Now, this is in a way linked with the third ground as well, because the trial judge at court book – at the end of his judgment on the very last page of his judgment at page 80, he made the findings he did and they were contraventions of section 341 and 347, and he then, at paragraph 204, gave the parties the opportunity to, bearing in mind the potential for overlap and so forth, he set the matter down for a further hearing.


There was such a further hearing and the Full Court dealt with that at court book 173. Respectfully, there was an opportunity at the

declaration-making stage, as the Full Court noted, for there to be a debate about whether those findings of the trial judge should be converted into declarations. We propose declarations and ultimately they were agreed and accepted but subject to other arguments that are not relevant for current purposes, and the Full Court noted this at court book 173, paragraph 209 where they noted the court:


not to have pursue the point further, or resisted the terms of the declarations -


So these issues of overlapping or double jeopardy, respectfully, do not – the opportunity was there for a debate and not taken. We say the Full Court dealt with it, in any event, correctly, noting that the elements of the two contraventions are different. Section 341 does not require a request from the industrial association to make an enterprise agreement. It can simply deal with the participation in the making of an enterprise agreement. Section 347 requires that there be a lawful request to agree on favourable terms for inclusion in an enterprise agreement.


So they are different rights. We accept that the contraventions arose out of the same or very similar fact circumstances. However, any issues regarding – there is no suggestion of double punishment. Indeed, the Act makes specific provision for that circumstance to be dealt with. So, again, with regard to that issue of the overlap, we say it is not a matter of special leave. There is no general point of principle. It simply concerns the number of contraventions found and the decisions of the trial judge in the Full Court are correct.


As to the double jeopardy debate, I am not sure that it really is double jeopardy. Rather, it is an argument that really concerns what might be described as abuse of process – that is, that by we, seeking relief under 343, 346 and 348, we somehow were involved in abuse of process. Again, we say they are different contraventions found on similar facts but the finding of contraventions based on similar facts is an unremarkable outcome in civil law and in law involving civil penalties. We say there is no point of principle here and there should not be special leave granted. If the Court pleases.


KIEFEL J: Yes, thank you. Yes, Mr Borenstein.


MR BORENSTEIN: Thank you, your Honours. I will deal with Esso’s appeal first, if the Court pleases, and then move on to our appeal.


KIEFEL J: Yes, thank you.


MR BORENSTEIN: The first matter is the appeal ground in relation to section 418. We have made extensive submissions in our summary, which reflect the analysis which was applied both by the primary judge and the Full Court, and that analysis addressed the actual terms of subsection (1) of section 418, which the Court will find at court book 317. The significance of the actual terms of the subsection was not really addressed by our friends.


The matter that persuaded the Full Court and the primary judge in subsection (1) is that in subsection (1) the jurisdiction and the powers of the Commission are primarily outlined and that they require that the Commission form a view as to whether the industrial action about which complaint is made was or would be protected industrial action. Then, if it is satisfied that it would not, the Commission “must make an order that the industrial action stop, not occur” et cetera. The critical point we make here is that the clear intent of subsection (1) is that the Commission is not at large under subsection (1). It can only move against industrial action which it has formed a view about in terms of whether or not it is protected.

^^^^^^^^^^^^^^^^

§ **What the task asks**
Extend the special leave hearing transcript past its last sentence with the next stretch of argument.

§ **Exercise data**
^^^^^^^^^^^^^^^^

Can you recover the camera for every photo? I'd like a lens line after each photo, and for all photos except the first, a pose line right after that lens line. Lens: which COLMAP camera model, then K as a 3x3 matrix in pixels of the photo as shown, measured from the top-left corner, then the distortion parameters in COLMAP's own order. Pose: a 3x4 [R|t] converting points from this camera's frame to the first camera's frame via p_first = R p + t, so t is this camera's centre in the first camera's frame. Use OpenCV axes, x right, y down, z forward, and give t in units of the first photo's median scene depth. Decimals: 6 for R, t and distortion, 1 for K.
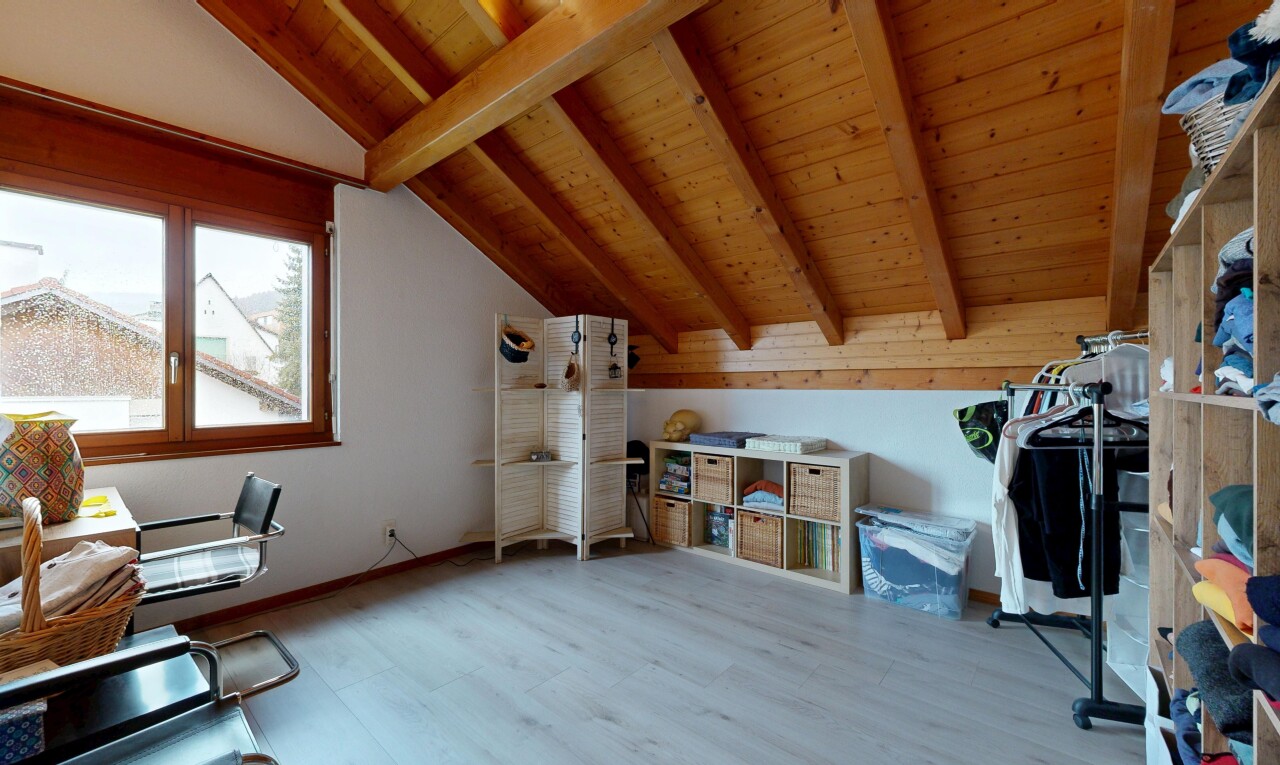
lens RADIAL K [[500.6, 0, 638.3], [0, 500.6, 381.7], [0, 0, 1]] dist [0.000636, -0.000091]
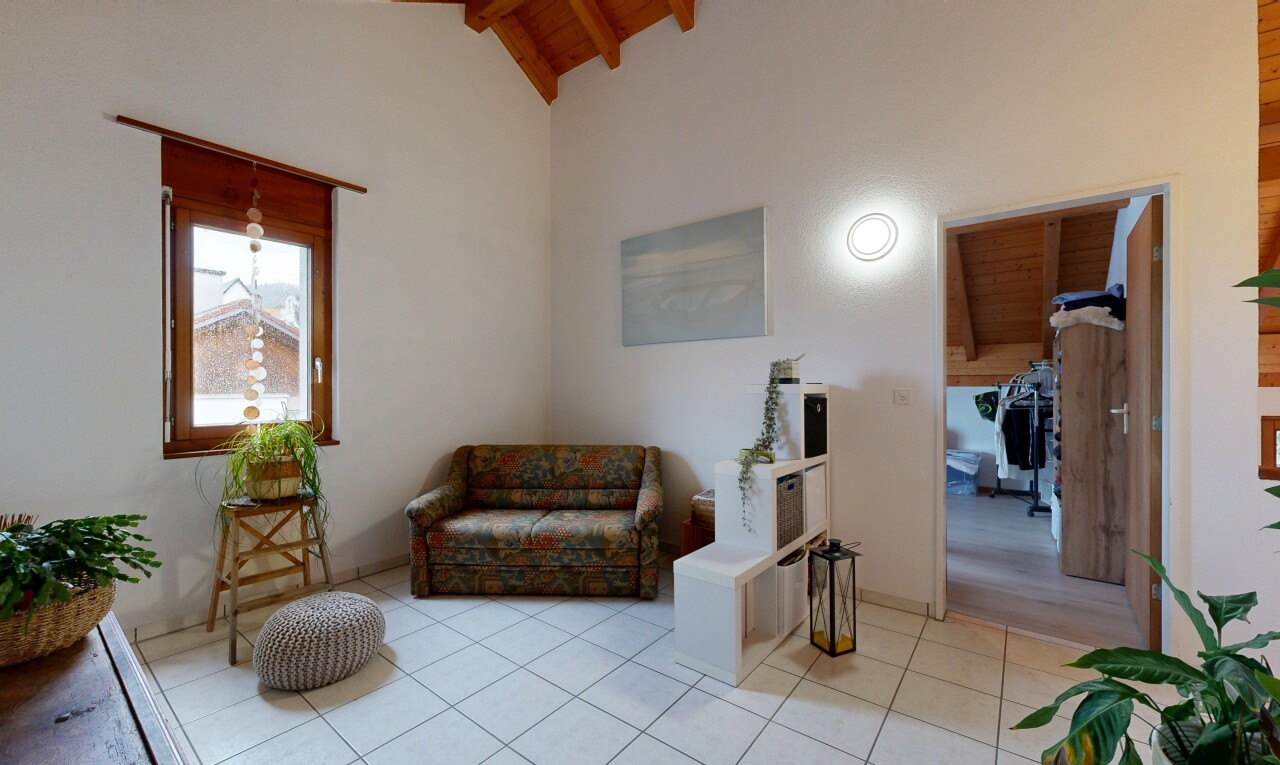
lens RADIAL K [[500.6, 0, 641.3], [0, 500.6, 380.7], [0, 0, 1]] dist [0.000636, -0.000091]
pose [[0.998543, -0.000952, 0.053956, -1.015573], [0.000942, 1.000000, 0.000196, -0.009776], [-0.053956, -0.000145, 0.998543, -1.188205]]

^^^^^^^^^^^^^^^^

§ **Result for this exercise**
It is only if the view of the Commission is that it is not protected that it can then move to make an order that that industrial action should not occur. Subsection (3) was introduced subsequently and our friends took your Honours to the explanatory memorandum which is at page 47 of the court book in one of the judgments. Your Honours will see that the explanatory memorandum speaks of the purpose being:


to allow comprehensive orders to be made, without the need to identify each instance of industrial action separately.


We say that what that means in the context of subsection (1) expressed as it is – and it was not changed when subsection (3) was introduced – is that in circumstances where you have, for example, a strike occurring last week, an application being made in respect of that, and evidence that strike is part of ongoing industrial action which is identified sufficiently to be able to form a view about its being protected or not, the Commission does not have to make an order that the industrial action on such and such a date stop.


It can make an order that strikes of the kind which have been brought before it should stop. So it does not have to specify a particular incident or instance on a particular day if it is possible to form a more global view of the nature of the industrial action about which complaint is made and a view that that is likely to continue. Can I illustrate the point by an example that came up in this very case?


The first order that was sought was Esso from the Commission under section 418 was an order against the unions putting a ban on overtime. The matter came before the Commission and the Commission found that the overtime ban was not authorised by the procedures that make it protected and it, therefore, made an order that the overtime ban stop. At the same time as the unions were doing that, there were a host of other forms of industrial action occurring, none of which were challenged for their protected nature.


It would be, we would say, entirely inconsistent with the overall scheme of allowing protected action that if one form of protected action, for whatever reason, fell foul of the protections under the Act, that all industrial action should also be banned without an examination of its character for the purposes of determining whether it is protected or not.


That was, in essence, the position which the court came to below and we say that is a position which is completely sustainable on the basis of the text of the provision and the principles for statutory construction and it is consistent with the explanatory memorandum to which the Court has been taken. So, we say, there is no error in relation to this matter and it is not a matter on which special leave should be granted.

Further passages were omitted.